Todos subirán a la camioneta, pero a punto de que el grupo se vaya habrá una última parada: un montículo de tierra fresca a la orilla de la carretera. Bajarán con picos y palas. Enterrarán la varilla y se hundirá con facilidad. Entonces escarbarán, y para horror de todos saldrá un olor a azufre. Entonces Silvia encajará con más fuerza su varilla y olerá la punta. “Hay que oler, m’hijo, porque luego, luego sabe uno. Si huele a carne podrida, es uno de los nuestros”. Pero nada, no hay cuerpo. Y no sabrás si eso es buena o mala noticia.

Será hasta ese momento que notes que el monte está tapizado de mariposas muertas. Nadie sabrá decirte por qué, pero al despedirte del lugar no podrás evitar recordar al policía que dijo que aquí la muerte no paga cuota para entrar.

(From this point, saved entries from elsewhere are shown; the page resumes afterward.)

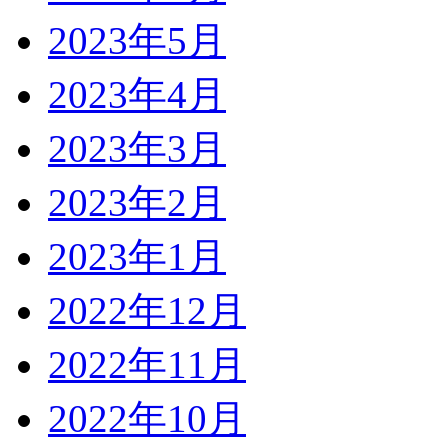
2023年5月
2023年4月
2023年3月
2023年2月
2023年1月
2022年12月
2022年11月
2022年10月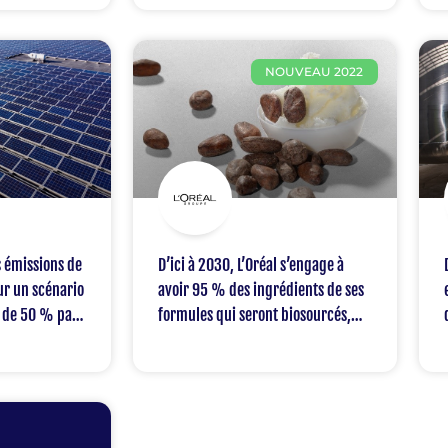
L’Oréal sont compatibles avec une
planète aux ressources limitées
NOUVEAU 2022
s émissions de
D’ici à 2030, L’Oréal s’engage à
sur un scénario
avoir 95 % des ingrédients de ses
e de 50 % par
formules qui seront biosourcés,
représente –
issus de minéraux abondants ou de
ue) toutes les
procédés circulaires
fet de serre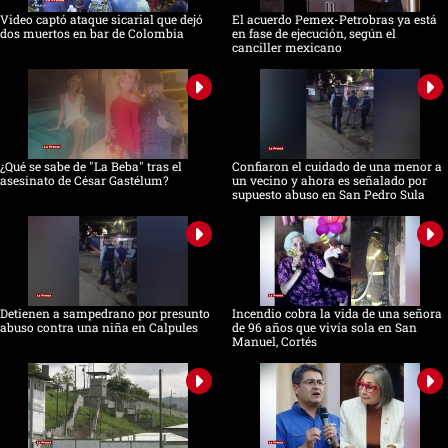
Video captó ataque sicarial que dejó
El acuerdo Pemex-Petrobras ya está
dos muertos en bar de Colombia
en fase de ejecución, según el
canciller mexicano
¿Qué se sabe de "La Beba" tras el
Confiaron el cuidado de una menor a
asesinato de César Gastélum?
un vecino y ahora es señalado por
supuesto abuso en San Pedro Sula
Detienen a sampedrano por presunto
Incendio cobra la vida de una señora
abuso contra una niña en Calpules
de 96 años que vivía sola en San
Manuel, Cortés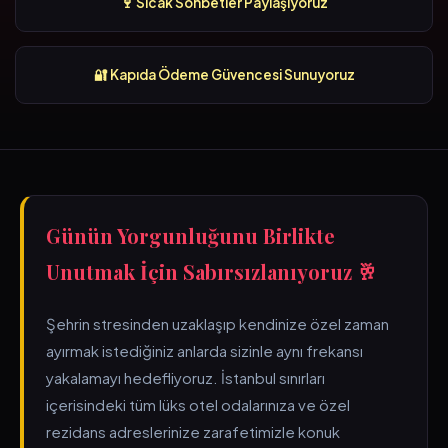
🍷 Sıcak Sohbetler Paylaşıyoruz
🔐 Kapıda Ödeme Güvencesi Sunuyoruz
Günün Yorgunluğunu Birlikte
Unutmak İçin Sabırsızlanıyoruz 🥂
Şehrin stresinden uzaklaşıp kendinize özel zaman
ayırmak istediğiniz anlarda sizinle aynı frekansı
yakalamayı hedefliyoruz. İstanbul sınırları
içerisindeki tüm lüks otel odalarınıza ve özel
rezidans adreslerinize zarafetimizle konuk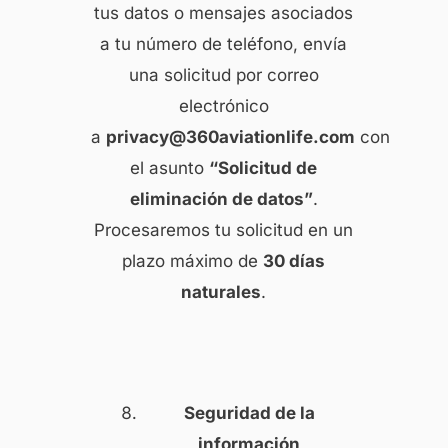
tus datos o mensajes asociados
a tu número de teléfono, envía
una solicitud por correo
electrónico
a
privacy@360aviationlife.com
con
el asunto
“Solicitud de
eliminación de datos”
.
Procesaremos tu solicitud en un
plazo máximo de
30 días
naturales
.
Seguridad de la
información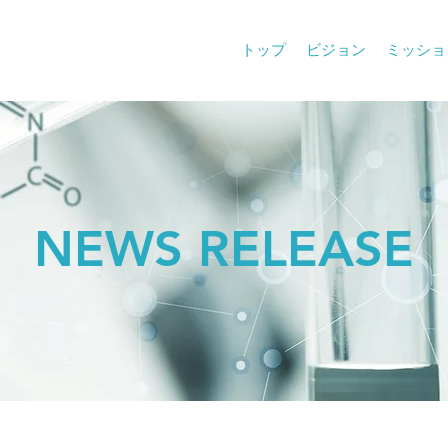
トップ
ビジョン
ミッショ
NEWS RELEASE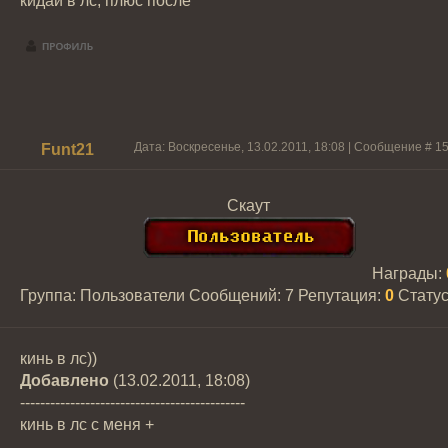
кидай в лс, плюс после
Дата: Воскресенье, 13.02.2011, 18:08 | Сообщение #
1
Funt21
Скаут
Награды:
Группа: Пользователи
Сообщений:
7
Репутация:
0
Стату
кинь в лс))
Добавлено
(13.02.2011, 18:08)
---------------------------------------------
кинь в лс с меня +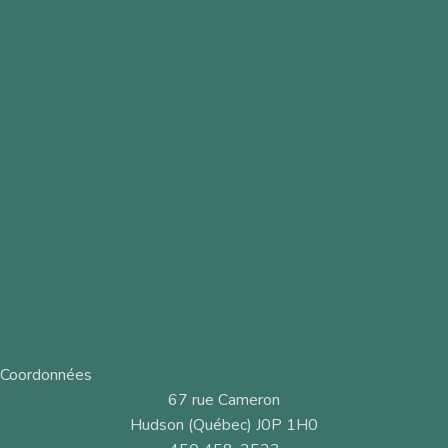
Coordonnées
67 rue Cameron
Hudson (Québec) J0P 1H0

Y si es cierta esa frase, será cierta otra: que los sicarios que habrían vigilado a distancia al grupo vieron el mensaje: “Mientras no te entierre, te seguiré buscando”, escrita en el reverso de las playeras de los buscadores, el lema con el que viven cientos de familias de Nuevo León.

Viajarás de regreso a Monterrey por una hora. Bajarás de la camioneta. Te despedirás de las madres y padres, y antes de irte te harán una promesa: volveremos a esos cerros y encontraremos a todos los que el narco enterró, porque tarde o temprano nuestros desaparecidos deberán regresar a casa.